***** DATASET RECORDS
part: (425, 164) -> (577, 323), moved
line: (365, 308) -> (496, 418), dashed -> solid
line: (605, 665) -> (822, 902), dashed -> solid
**********
***** DATASET RECORDS
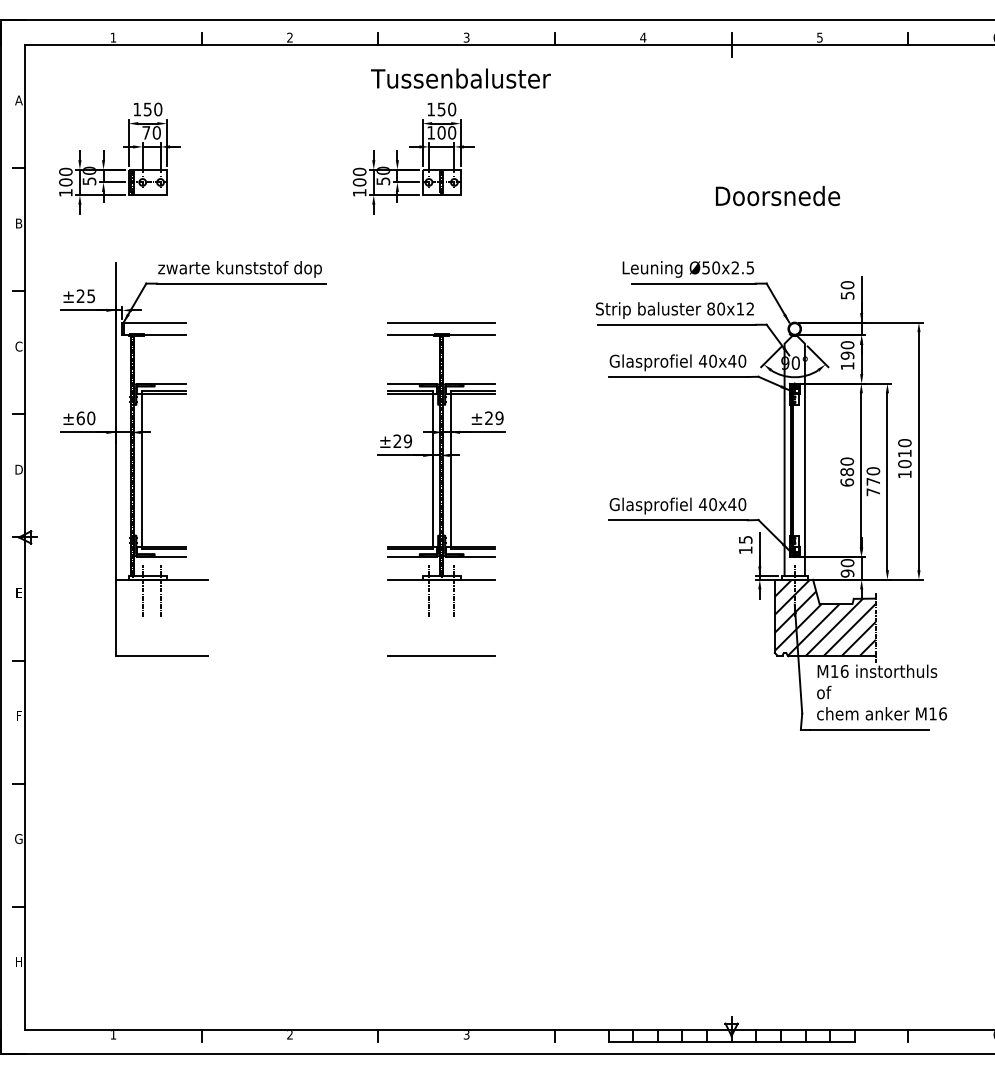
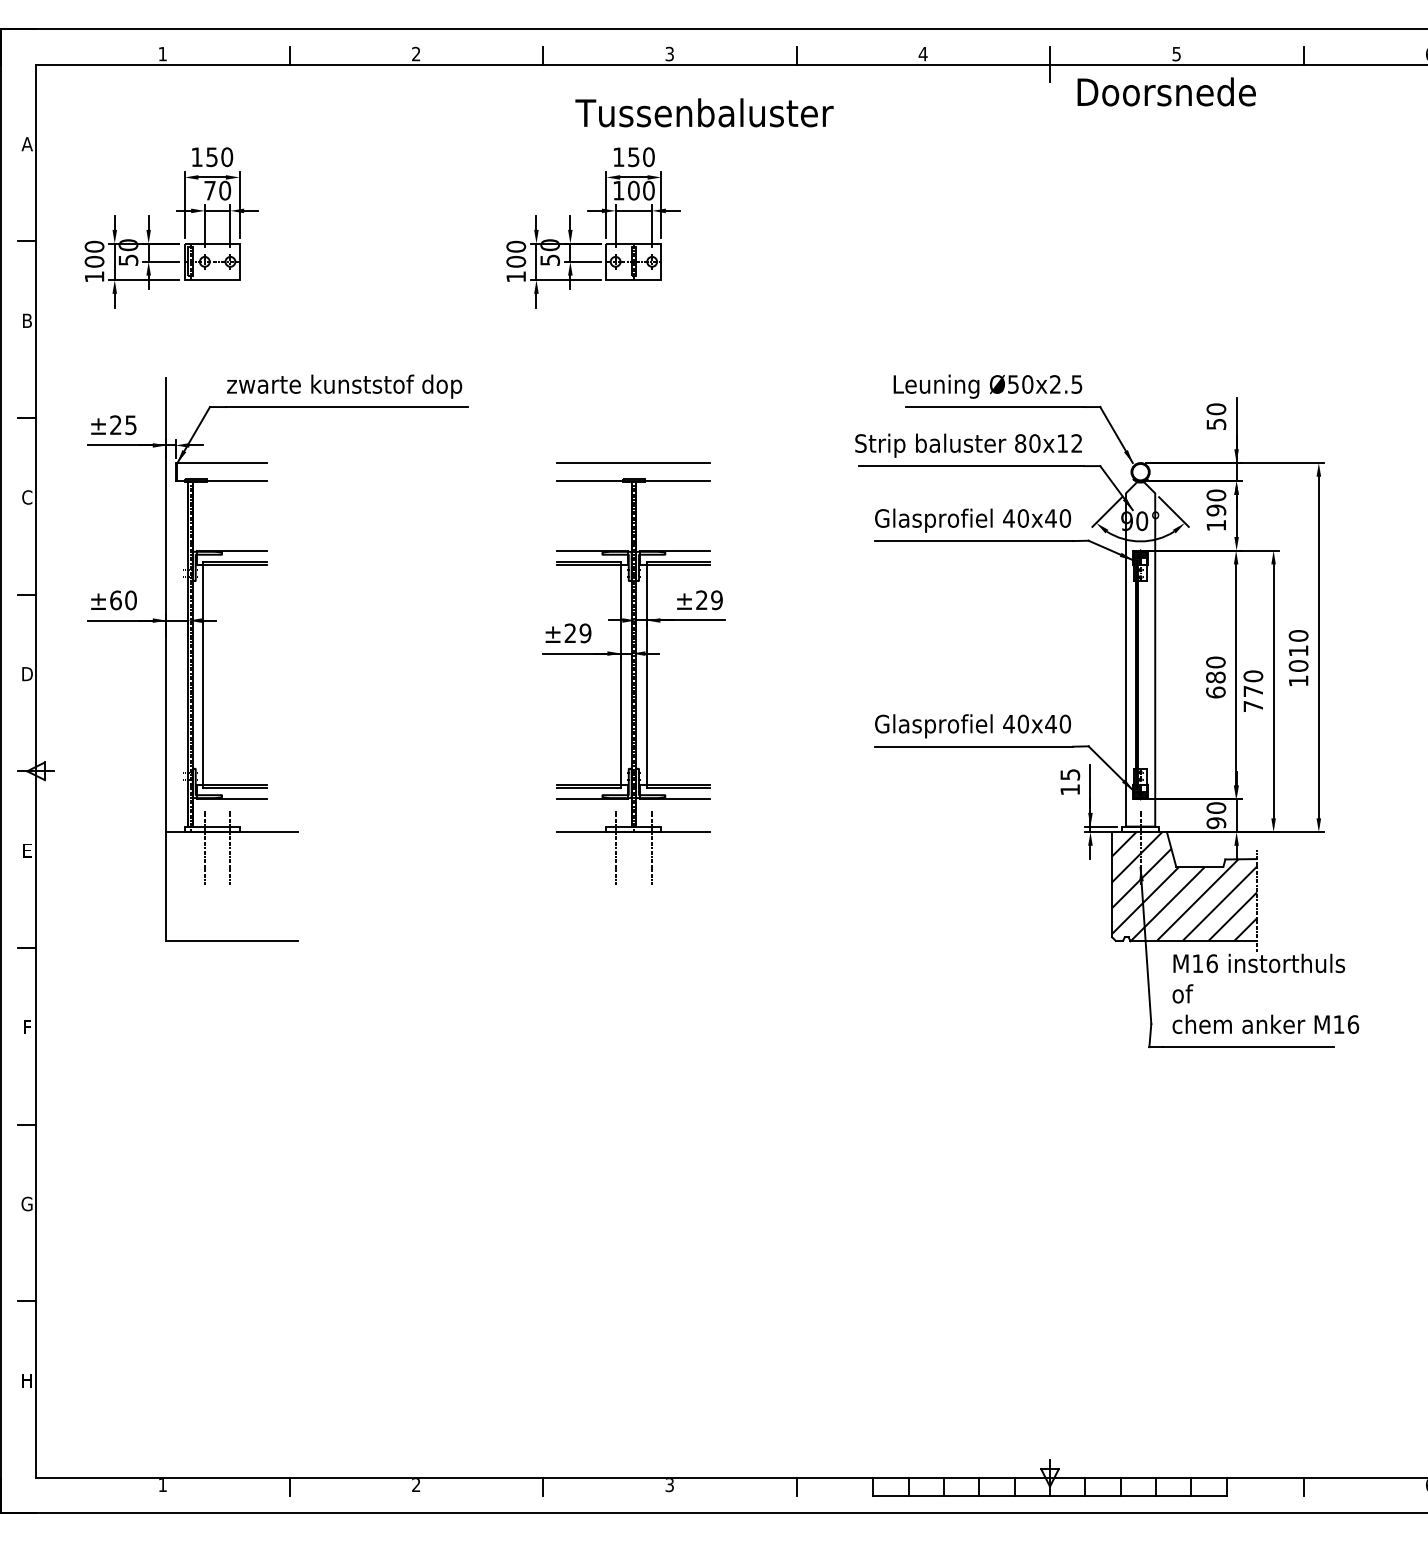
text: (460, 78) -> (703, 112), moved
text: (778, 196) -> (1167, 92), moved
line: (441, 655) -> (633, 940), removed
**********
> [WORK ORDER]:
The range runs from the line with "text: (460, 78) -> (703, 112), moved" up to and including the line with "line: (441, 655) -> (633, 940), removed" in the listing above; please write out exactly those lines and nothing more.

> [ANSWER SPACE]:
text: (460, 78) -> (703, 112), moved
text: (778, 196) -> (1167, 92), moved
line: (441, 655) -> (633, 940), removed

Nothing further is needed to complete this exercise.